His basic argument is that “democratic regimes” deal with challenges better but that this very success has probably sown the seeds of future failure. Modern democracy seems, he argues, to develop a “fatalism” which finds expression in two very different types of behaviour - first that of “resignation” (“this too will pass”); and, second, that of “recklessness” – when some sort of strong action seems called for…

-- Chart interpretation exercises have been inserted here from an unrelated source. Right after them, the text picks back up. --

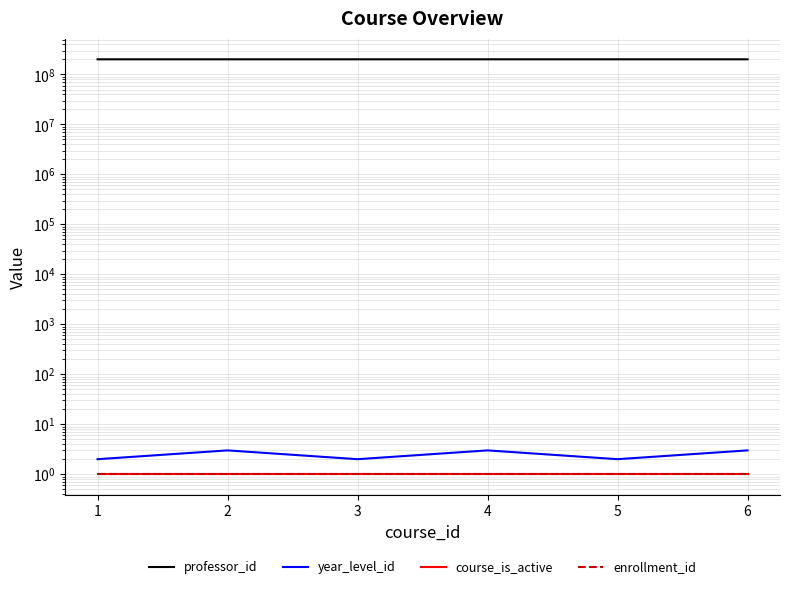

At which category is the sum across all series the highest?

6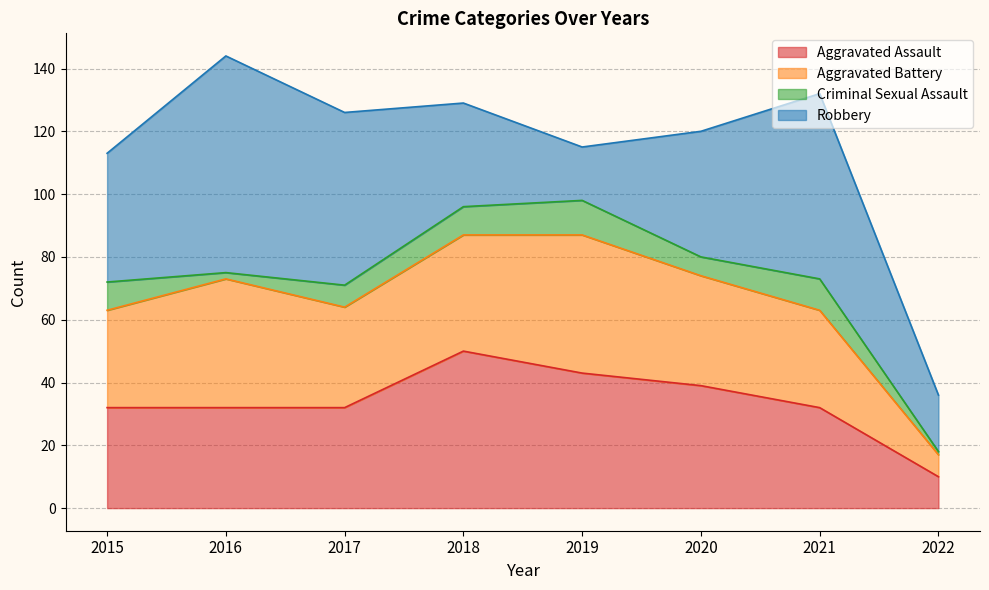

Rank the series at 2022 from lowest to highest value.

Criminal Sexual Assault, Aggravated Battery, Aggravated Assault, Robbery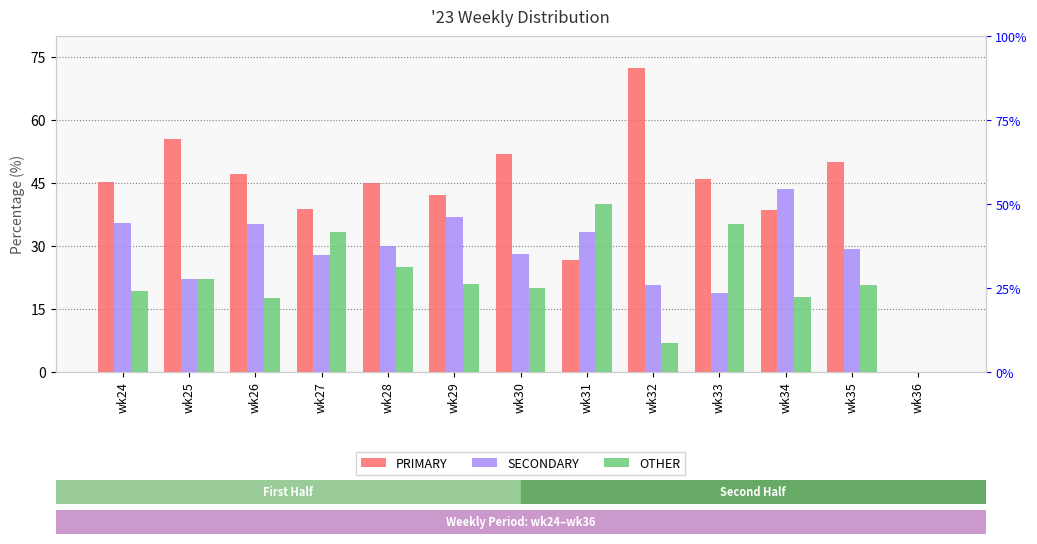

Between wk29 and wk24, which is larger?

wk24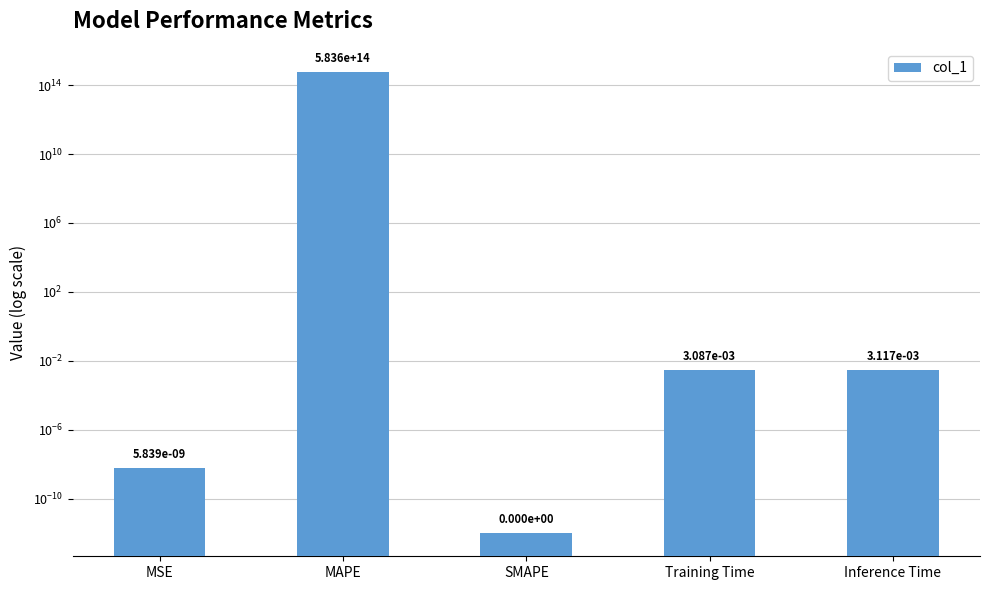

True or false: the data shows 0.0 at Inference Time.

True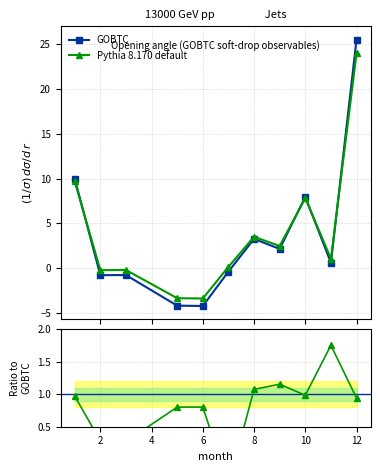

What is the lowest value of the Pythia 8.170 default series?

-3.4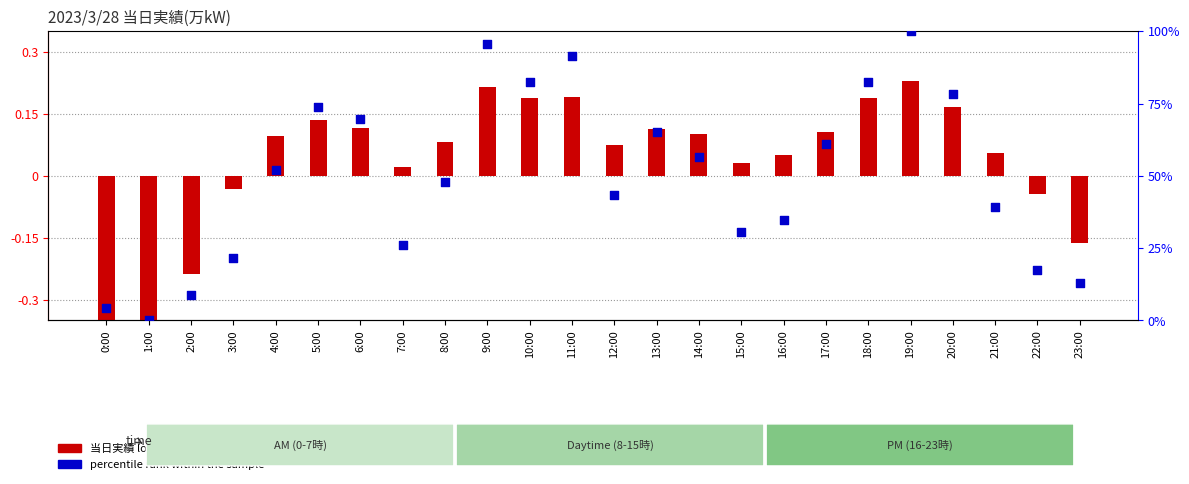

At which category is the sum across all series the highest?

19:00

I made de Tocqueville’s journey 156 years later (from Scotland) – courtesy of the German Marshall Foundation – to explore (on a 6 week fellowship) how local communities (eg in the Pittsburgh area) were dealing with the effects of the closure of their steel mills. I was lucky enough to be “embedded” in the various municipal organisations with interests in community enterprise (including a brief period in the Chicago mayor’s office at the height of one of their schools’ crises) and soon found myself overwhelmed by the role of charitable Foundations in this sort of work. Like de Tocqueville, I could feel the energy in the air.... 
I came as a sceptic but identified no fewer than nine features of their local development process as "worthy of study and replication" 
- more pluralistic sources of Local Funding (the scale of corporate and tax-free grants to Foundations)
- networking of people from the private and public sectors (eg Community Leadership scheme)
- scanning for strategic work : the active, participative role played by the private sector in the process of setting the regional agenda in places like Chicago was impressive
- coaching : the way community economic development skills were encouraged
- marketing : of voluntary organisations
- affirming : affirmative action in Chicago Council was handled very systematically in areas such as hiring and sub-contracting
- negotiating : the flexibility of the planning system allowed local councils to strike deals with developers to the direct advantage of poorer areas.
- persevering : the realism about timescale of change
- parcelling into manageable units of action: the British mentality seemed to prefer administrative neatness to permit a "coordinated" approach. American "messiness" seemed to produce more dynamism.